By the way, you can dictate the dataType
to use by setting a "data-type"
attribute on your remote link:
<%= link_to 'foo', '/foo', :remote => true, 'data-type' => 'html' %>
which renders:
<a href="/foo" data-remote="true" data-type="html">foo</a>
If, however, you want this functionality, I would suggest using the "text"

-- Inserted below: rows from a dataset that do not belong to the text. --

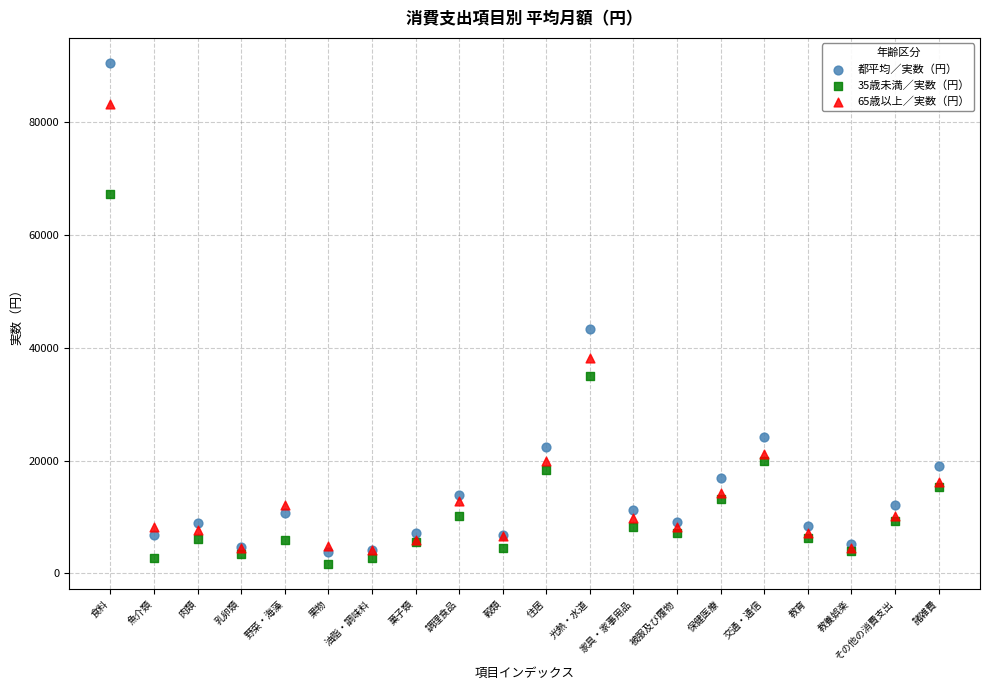

What are all the series names shown in the legend?

都平均／実数（円）, 35歳未満／実数（円）, 65歳以上／実数（円）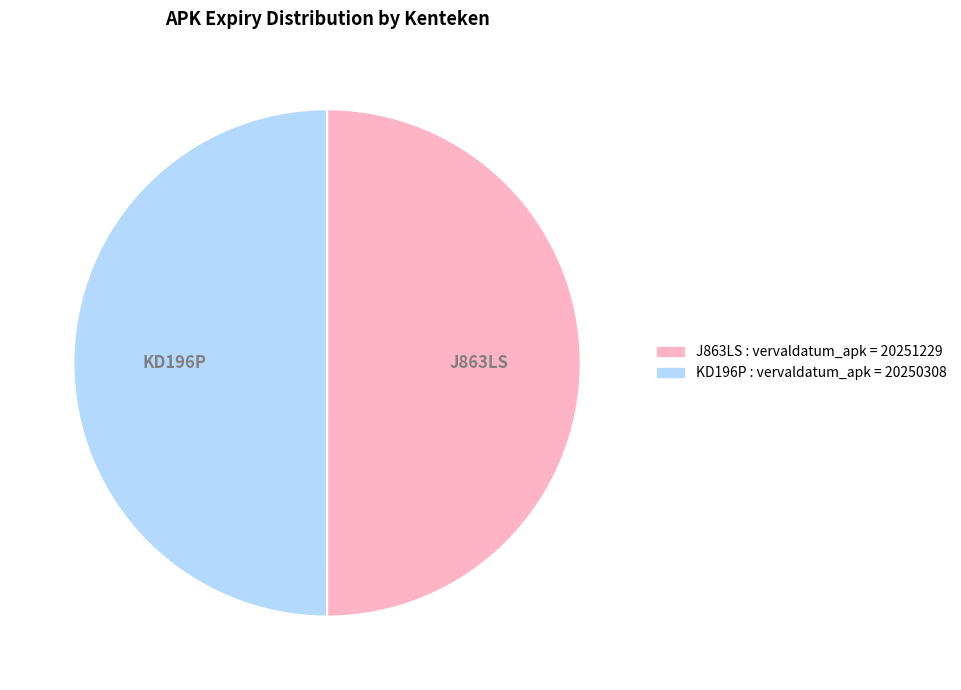

The J863LS slice represents 55% of the pie. True or false?

False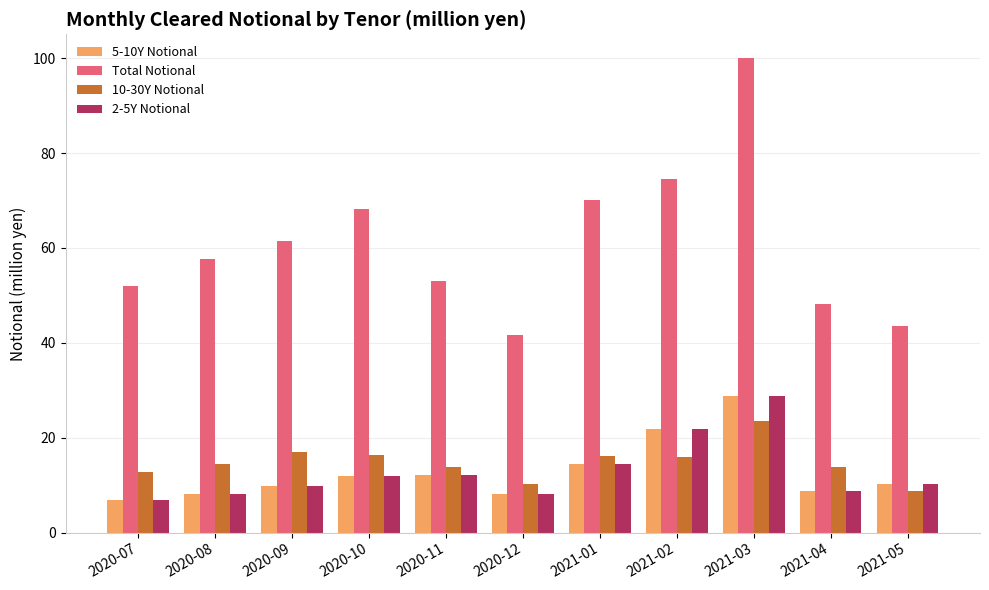

List the labels in order of Total Notional value, smallest first.

2020-12, 2021-05, 2021-04, 2020-07, 2020-11, 2020-08, 2020-09, 2020-10, 2021-01, 2021-02, 2021-03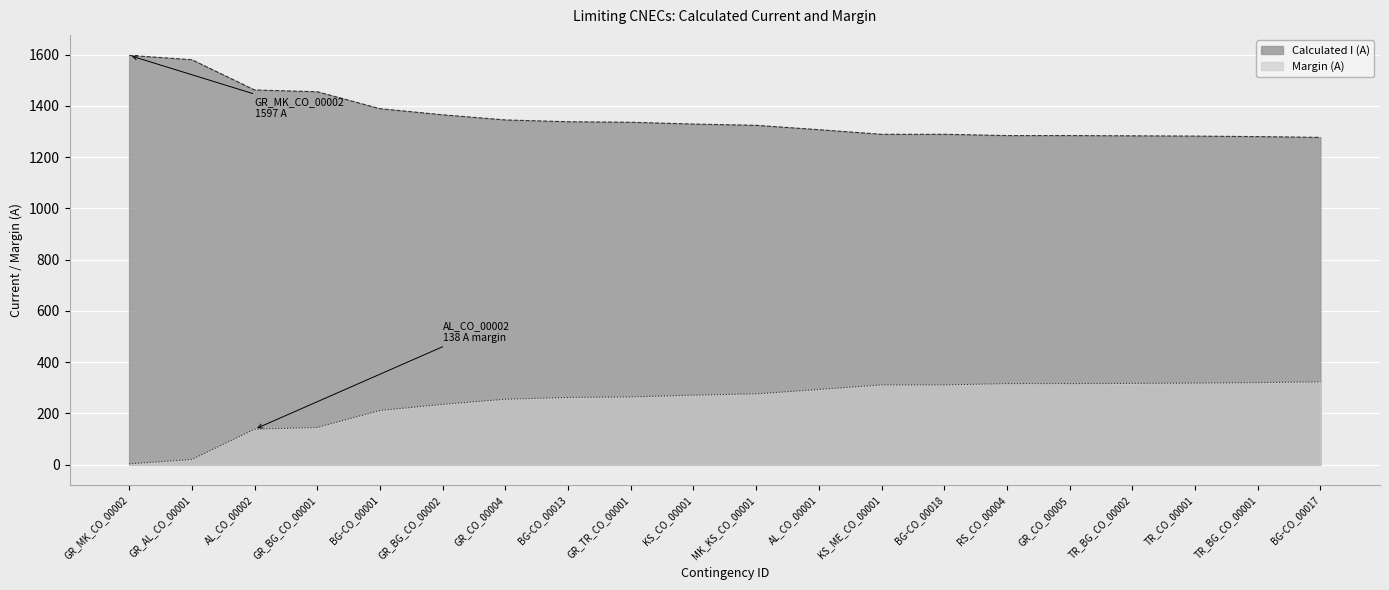

True or false: Calculated I (A) and Margin (A) intersect in this chart.

False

data-type. Basically what would happen here is that jQuery will not execute the returned content. So, that fixes your first issue. Rails will still, however, attempt to render a TEXT response, since jQuery will post an Accept header with "text/plain"
in it, first. As long as you don’t have a respond_to
defined for "txt"
(or some other "text/plain"
), then Rails will continue down the Accept
header string to locate an acceptable response. jQuery is smart enough to also contain an application/javascript
string in there, so, eventually, Rails will decide that a JavaScript response is acceptable, and render the JS response you’re expecting. It’s very slightly hacky, but it works.